The move extends the management turmoil at the world’s biggest food company, which is known for its conservative corporate culture.

An investigation showed that Freixe had an undisclosed romantic relationship with a direct subordinate, according to a release late on Monday from the Swiss owner of Purina pet supplies and KitKat chocolate bars. It named Philipp Navratil, who heads the Nespresso coffee brand, as his replacement.

“This was a necessary decision,” chairman Paul Bulcke said in the statement. “Nestle’s values and governance are strong foundations of our company. I thank Laurent for his years of service.”

The abrupt change extends a period of turbulence in Nestle’s leadership. Freixe took over after the surprise ouster last year of Mark Schneider, who was let go due to sluggish performance during his almost eight-year tenure.
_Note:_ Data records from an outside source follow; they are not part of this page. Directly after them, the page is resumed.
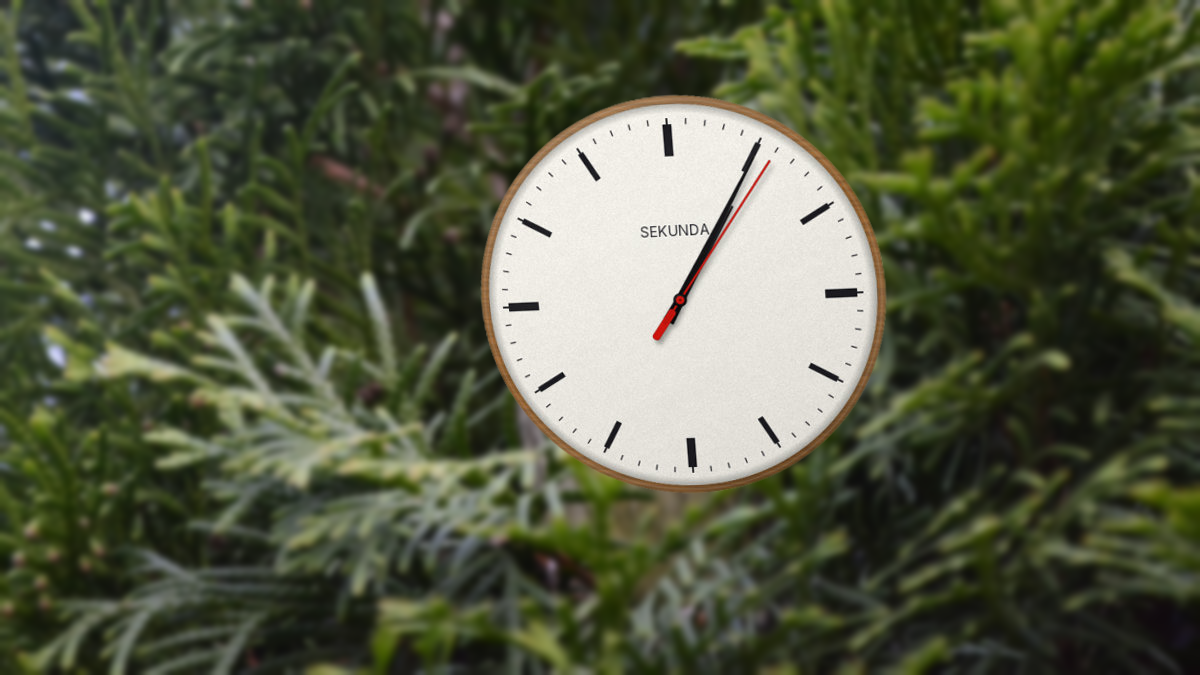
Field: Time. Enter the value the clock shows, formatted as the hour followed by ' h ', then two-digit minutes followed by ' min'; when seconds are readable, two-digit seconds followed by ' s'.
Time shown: 1 h 05 min 06 s
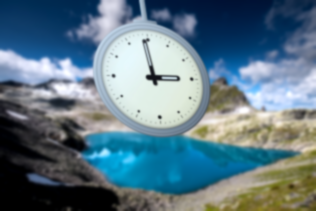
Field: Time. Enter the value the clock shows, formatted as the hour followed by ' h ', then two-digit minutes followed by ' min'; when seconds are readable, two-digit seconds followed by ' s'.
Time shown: 2 h 59 min
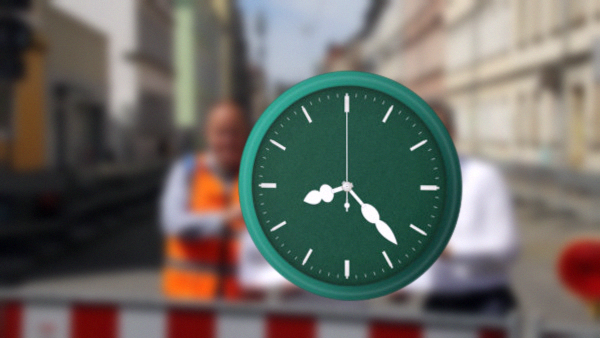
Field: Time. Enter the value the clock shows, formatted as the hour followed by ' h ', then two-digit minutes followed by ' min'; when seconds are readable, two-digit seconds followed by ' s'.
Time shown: 8 h 23 min 00 s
At the time, Freixe was seen as a safe pair of hands who would restore Nestle’s traditional strengths after Schneider – a rare outsider in the top job – had taken the company in new directions.
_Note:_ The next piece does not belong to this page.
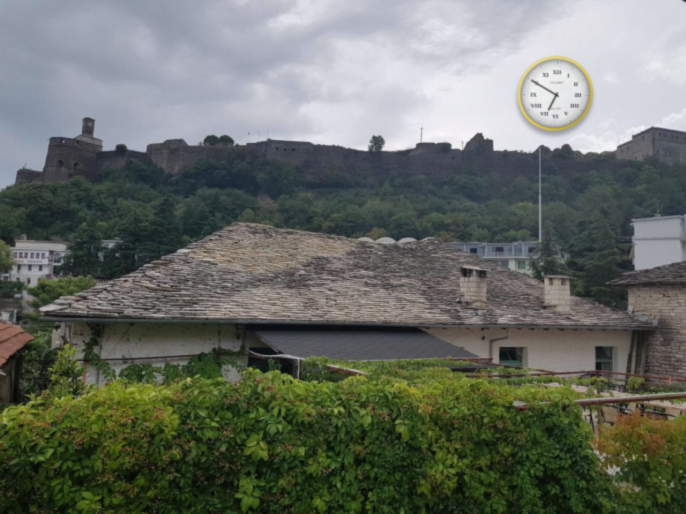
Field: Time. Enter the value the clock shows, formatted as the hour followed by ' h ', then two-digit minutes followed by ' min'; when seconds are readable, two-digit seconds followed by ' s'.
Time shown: 6 h 50 min
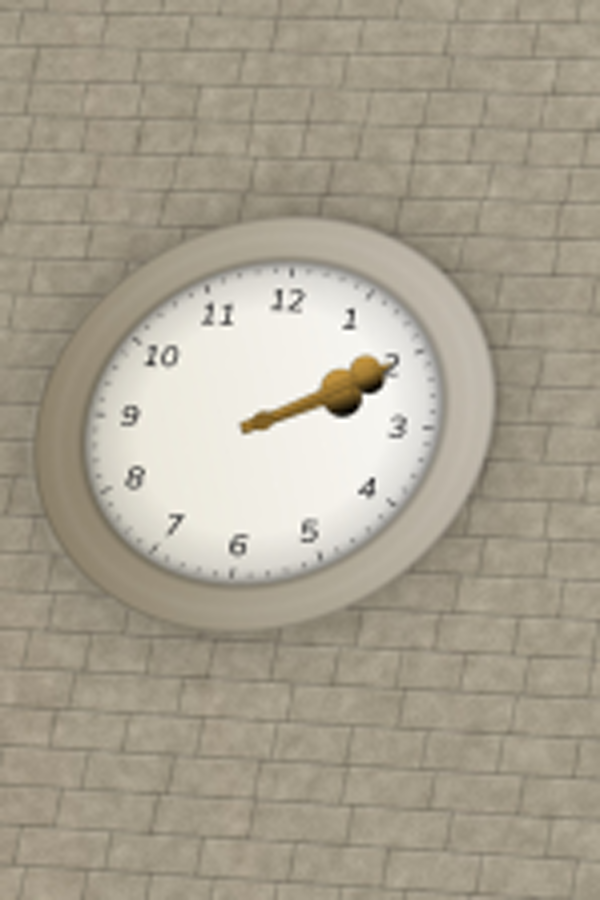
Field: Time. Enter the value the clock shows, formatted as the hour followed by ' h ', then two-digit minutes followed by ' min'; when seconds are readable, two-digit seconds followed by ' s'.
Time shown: 2 h 10 min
Vontobel analyst Jean-Philippe Bertschy said: “This comes at a sensitive juncture, as Nestle is already under the spotlight amid a negative news flow. Nestle should soon find calmer waters, as investors’ nerves have been tested for several months.”

Freixe is the latest of several consumer and retail company bosses to lose their jobs over workplace relationships in recent years.
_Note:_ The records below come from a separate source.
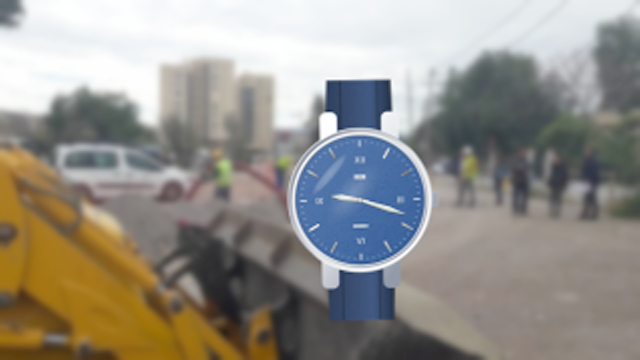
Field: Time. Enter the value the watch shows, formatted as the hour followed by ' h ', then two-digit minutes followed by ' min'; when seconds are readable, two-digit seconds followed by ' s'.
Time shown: 9 h 18 min
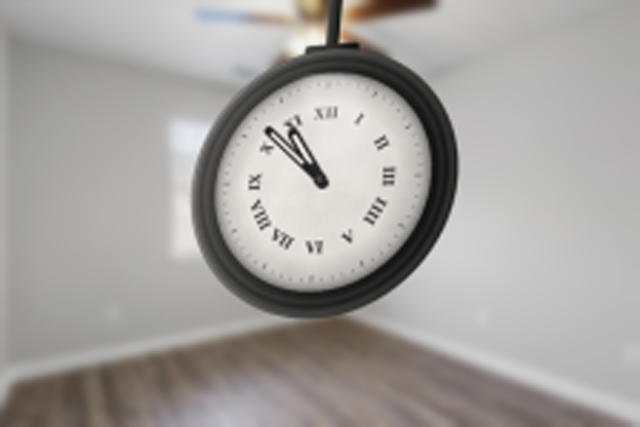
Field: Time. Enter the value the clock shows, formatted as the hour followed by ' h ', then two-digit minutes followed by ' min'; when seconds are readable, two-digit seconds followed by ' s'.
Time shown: 10 h 52 min
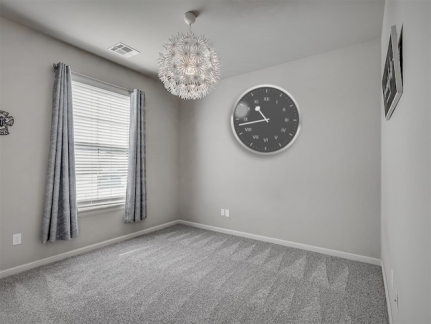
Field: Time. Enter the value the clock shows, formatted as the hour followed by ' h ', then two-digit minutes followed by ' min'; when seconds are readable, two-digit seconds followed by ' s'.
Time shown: 10 h 43 min
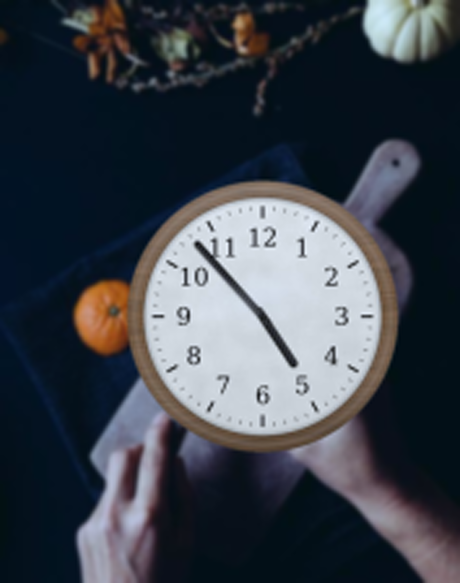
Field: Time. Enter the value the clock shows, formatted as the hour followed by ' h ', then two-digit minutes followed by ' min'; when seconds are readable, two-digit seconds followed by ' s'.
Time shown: 4 h 53 min
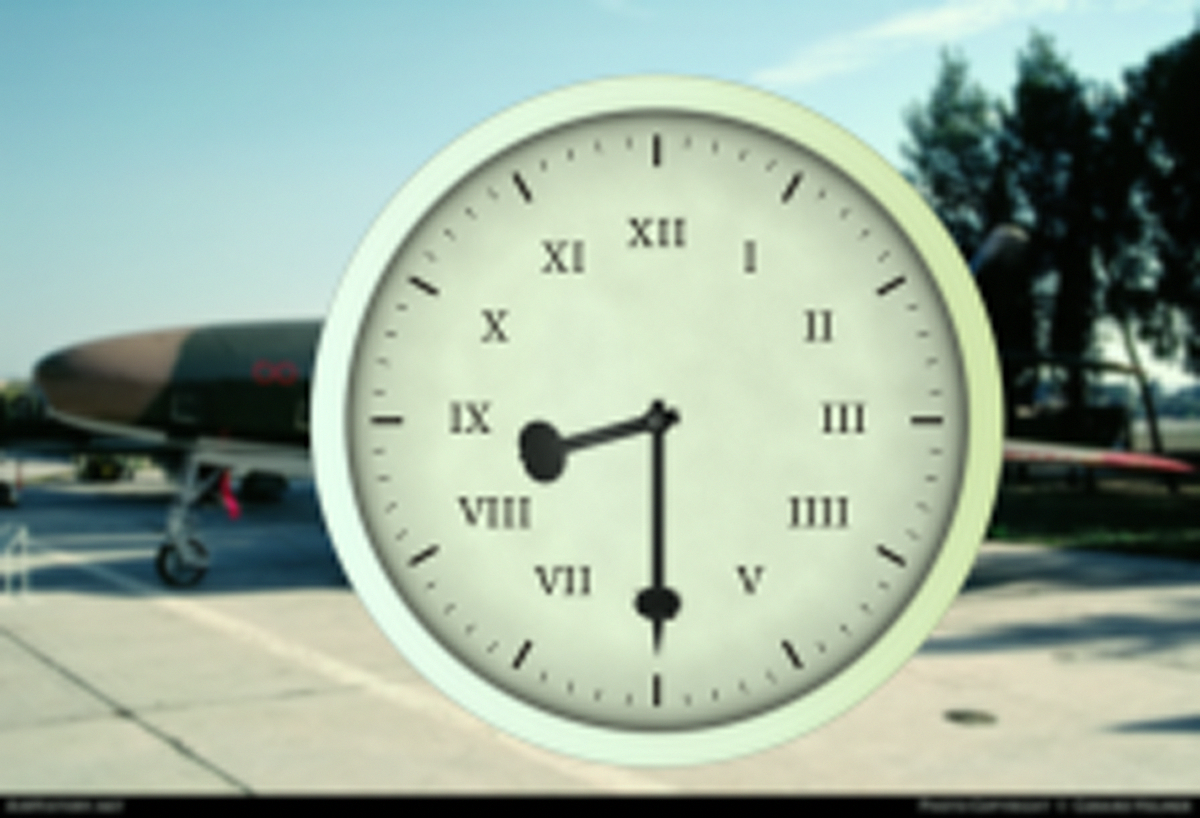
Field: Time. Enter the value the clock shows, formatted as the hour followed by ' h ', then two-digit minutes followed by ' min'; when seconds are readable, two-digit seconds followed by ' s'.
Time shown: 8 h 30 min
McDonald’s dismissed then-CEO Steve Easterbrook in 2019 after he had a consensual relationship with an employee. This year, Kohl’s removed CEO Ashley Buchanan, who had directed millions of dollars of business to a romantic partner.

Freixe aimed to reignite growth and win over shoppers by boosting advertising spending and betting on fewer but bigger product initiatives. He also kicked off a strategic review of struggling vitamin brands and spun off Nestle’s waters business into a standalone unit.

However, he failed to regain investors’ trust, with Nestle shares declining 17 per cent under his tenure, compared with a roughly 5 per cent decline for rival Unilever.

Nestle’s sales volumes contracted 0.4 per cent in the second quarter.

New chief
Navratil, a company veteran of more than 20 years, joined the executive board at the start of this year. Before running Nespresso, he was senior vice-president and head of the Coffee Strategic Business Unit, where he was responsible for global strategy for the Nescafe brand and a licensing partnership with Starbucks.

“I fully embrace the company’s strategic direction, as well as the action plan in place to drive Nestle’s performance,” he said, according to Monday’s statement.

Now that business has stabilised, Navratil has the potential to accelerate long-term growth and look at portfolio restructurings such as an exit from lower-growth cereals and water, Bloomberg Intelligence’s Duncan Fox said in a note. His age of below 50 years signals that he could hold a 10-year-plus tenure, he said.

Another challenge for Nestle is the global trade friction prompted by US President Donald Trump’s tariffs. Freixe has often pointed to the fact that about 90 per cent of Nestle’s US-sold products are made domestically. One prominent exception is Nespresso capsules, which are exclusively produced in Switzerland and now face a 39 per cent tariff.

Nestle said its probe was overseen by Bulcke and the lead independent director, Pablo Isla, with the support of independent outside counsel.